Depending on the computer configuration and the size of the input file, these calculations can take a long time. On a 2.4 GHz Intel i7 Macbook Pro running OSX 10.8.5 and Matlab 2013a, a 640 × 480 pixel movie with 20,538 frames took 2,018 seconds (34 minutes) to perform the drift calculation and another 3,363 seconds (56 minutes) to write the output movies. While the script is running, the command window gives information about the progress of the calculation. When using drifty_shifty_deluxe.m, it is recommended that the user check the command window every now and then to track progress. Figure 4 shows the kind of information that is displayed in the command window.

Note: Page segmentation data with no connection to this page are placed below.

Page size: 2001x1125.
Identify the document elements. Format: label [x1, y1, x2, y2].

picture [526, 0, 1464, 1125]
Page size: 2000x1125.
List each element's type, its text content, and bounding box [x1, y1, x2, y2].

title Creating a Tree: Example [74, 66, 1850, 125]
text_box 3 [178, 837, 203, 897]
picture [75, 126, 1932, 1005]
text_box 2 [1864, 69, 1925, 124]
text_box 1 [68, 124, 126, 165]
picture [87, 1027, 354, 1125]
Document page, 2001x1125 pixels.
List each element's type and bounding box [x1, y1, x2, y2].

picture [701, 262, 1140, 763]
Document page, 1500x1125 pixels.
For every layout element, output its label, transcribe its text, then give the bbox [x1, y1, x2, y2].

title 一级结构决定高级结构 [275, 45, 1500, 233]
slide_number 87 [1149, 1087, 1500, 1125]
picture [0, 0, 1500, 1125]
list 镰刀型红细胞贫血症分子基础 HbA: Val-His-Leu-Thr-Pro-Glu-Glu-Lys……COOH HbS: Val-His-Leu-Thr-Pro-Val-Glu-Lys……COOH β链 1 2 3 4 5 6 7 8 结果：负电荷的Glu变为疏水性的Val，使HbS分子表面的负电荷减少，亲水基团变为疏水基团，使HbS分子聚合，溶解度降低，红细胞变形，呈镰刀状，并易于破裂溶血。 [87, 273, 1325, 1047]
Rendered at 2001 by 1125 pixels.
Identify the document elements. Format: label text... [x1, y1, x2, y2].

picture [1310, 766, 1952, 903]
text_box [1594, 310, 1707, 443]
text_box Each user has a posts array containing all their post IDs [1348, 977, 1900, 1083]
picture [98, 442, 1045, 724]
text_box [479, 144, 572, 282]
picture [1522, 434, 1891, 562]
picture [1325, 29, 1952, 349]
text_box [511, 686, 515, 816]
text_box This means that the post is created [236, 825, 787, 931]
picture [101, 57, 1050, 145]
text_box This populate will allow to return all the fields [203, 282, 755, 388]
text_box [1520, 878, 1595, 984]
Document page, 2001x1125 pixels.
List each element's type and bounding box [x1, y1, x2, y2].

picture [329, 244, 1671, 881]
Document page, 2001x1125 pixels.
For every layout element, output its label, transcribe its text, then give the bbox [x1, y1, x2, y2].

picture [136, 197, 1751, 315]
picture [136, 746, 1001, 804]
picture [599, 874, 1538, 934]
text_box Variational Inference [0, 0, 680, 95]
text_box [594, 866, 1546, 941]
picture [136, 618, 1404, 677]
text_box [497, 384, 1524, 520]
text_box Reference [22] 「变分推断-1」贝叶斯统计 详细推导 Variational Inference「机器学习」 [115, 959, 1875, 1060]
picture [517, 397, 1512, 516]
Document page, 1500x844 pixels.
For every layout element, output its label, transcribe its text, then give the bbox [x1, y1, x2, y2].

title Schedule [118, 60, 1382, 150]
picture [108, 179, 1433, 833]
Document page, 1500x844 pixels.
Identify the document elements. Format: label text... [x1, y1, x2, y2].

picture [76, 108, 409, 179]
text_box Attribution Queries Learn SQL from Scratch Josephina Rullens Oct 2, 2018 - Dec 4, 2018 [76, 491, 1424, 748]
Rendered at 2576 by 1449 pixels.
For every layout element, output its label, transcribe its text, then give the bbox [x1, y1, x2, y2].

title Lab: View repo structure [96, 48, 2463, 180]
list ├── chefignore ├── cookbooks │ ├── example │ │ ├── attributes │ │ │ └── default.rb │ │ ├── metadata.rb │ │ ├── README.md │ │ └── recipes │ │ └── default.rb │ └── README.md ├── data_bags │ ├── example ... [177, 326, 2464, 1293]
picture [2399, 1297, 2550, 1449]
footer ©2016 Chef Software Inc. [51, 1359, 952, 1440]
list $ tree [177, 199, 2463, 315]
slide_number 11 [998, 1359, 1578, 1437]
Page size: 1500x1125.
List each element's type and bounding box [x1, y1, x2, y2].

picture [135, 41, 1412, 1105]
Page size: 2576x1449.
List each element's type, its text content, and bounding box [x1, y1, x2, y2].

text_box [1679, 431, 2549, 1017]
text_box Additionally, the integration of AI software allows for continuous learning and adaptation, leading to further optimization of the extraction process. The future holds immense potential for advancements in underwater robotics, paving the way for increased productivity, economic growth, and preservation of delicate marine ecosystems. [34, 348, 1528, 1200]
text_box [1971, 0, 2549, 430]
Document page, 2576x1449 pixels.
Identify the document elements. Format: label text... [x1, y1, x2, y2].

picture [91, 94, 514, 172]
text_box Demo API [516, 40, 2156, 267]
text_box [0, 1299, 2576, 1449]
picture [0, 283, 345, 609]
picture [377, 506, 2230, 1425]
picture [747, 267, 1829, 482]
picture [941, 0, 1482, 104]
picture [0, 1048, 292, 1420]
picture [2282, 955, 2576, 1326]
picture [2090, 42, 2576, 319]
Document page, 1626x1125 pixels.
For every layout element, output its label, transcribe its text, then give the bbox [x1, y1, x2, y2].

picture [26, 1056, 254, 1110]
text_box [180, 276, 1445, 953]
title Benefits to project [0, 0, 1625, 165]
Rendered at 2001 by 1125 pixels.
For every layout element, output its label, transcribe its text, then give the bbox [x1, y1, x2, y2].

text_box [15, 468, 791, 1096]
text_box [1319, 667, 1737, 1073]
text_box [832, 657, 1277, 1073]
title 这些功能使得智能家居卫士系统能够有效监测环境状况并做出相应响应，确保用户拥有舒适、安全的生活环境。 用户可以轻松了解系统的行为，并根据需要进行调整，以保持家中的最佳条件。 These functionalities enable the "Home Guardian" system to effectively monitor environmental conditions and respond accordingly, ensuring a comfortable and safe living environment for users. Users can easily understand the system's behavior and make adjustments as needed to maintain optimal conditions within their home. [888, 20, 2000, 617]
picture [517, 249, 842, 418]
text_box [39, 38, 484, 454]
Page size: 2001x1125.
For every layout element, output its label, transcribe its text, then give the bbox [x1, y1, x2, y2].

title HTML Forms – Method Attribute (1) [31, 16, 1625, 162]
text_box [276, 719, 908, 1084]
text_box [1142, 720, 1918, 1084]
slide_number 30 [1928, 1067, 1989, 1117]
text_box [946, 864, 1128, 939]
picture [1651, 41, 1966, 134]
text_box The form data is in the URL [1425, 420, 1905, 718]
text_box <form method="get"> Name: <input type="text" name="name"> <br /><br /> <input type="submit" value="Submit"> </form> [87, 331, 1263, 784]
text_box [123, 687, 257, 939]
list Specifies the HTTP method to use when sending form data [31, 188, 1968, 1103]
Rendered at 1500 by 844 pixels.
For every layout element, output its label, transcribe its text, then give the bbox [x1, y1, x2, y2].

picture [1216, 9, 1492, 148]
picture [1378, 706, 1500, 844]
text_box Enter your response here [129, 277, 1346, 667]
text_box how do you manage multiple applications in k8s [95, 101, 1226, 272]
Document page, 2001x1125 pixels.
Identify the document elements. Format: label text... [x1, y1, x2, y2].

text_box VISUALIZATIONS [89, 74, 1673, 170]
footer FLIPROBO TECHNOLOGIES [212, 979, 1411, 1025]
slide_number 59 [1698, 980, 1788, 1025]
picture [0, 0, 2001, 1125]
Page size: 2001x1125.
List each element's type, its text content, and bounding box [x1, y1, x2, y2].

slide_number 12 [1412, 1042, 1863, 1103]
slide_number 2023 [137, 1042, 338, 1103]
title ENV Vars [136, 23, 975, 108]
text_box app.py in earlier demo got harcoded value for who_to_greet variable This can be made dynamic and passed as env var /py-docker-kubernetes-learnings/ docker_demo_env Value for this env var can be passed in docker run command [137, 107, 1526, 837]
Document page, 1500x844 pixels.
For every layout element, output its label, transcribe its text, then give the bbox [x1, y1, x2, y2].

Finally, it may be desired to perform the drift calculation on only a selected area of an image frame rather than the entire image frame. This can be done with a few changes to two lines of code. First, the reference image needs to be changed to just include the selected image region. This is on line 97, and the new code should read

(6)$${\rm imageref}={\rm frameref}\left( {rowstart:rowstop,columnstart:columnstop,{\rm 1}} \right);$$

where rowstart, rowstop, columnstart, and columnstop are the matrix indices in the image that correspond to the region of interest. For example, if one wants to perform the drift calculation on only the boxed region of an image like Figure 6, then the appropriate values are rowstart=147, rowstop=347, columnstart=31, and columnstop=251. Then, a similar change must be made for each individual frame on line 111:

(7)$${\rm framei}={\rm imagei}\left( {rowstart:rowstop,columnstart:columnstop,{\rm 1}} \right);$$

This change does not affect the output files. This means that the entire image frame will be corrected and included in the movie using the drift data calculated from the region specified above. If it is desired to extract only this region of interest for the output files too, then one should probably crop the movie before performing the drift calculation, or additional changes need to be made in line 245 and 253.

Figure 6 An illustration showing how to crop an image so that the drift calculation is only performed on a specified region of the sample. If one wants to perform the drift calculation on the boxed region of the image only, then one would use rowstart=147, rowstop=347, columnstart=31, and columnstop=251 to specify this in the drift calculation.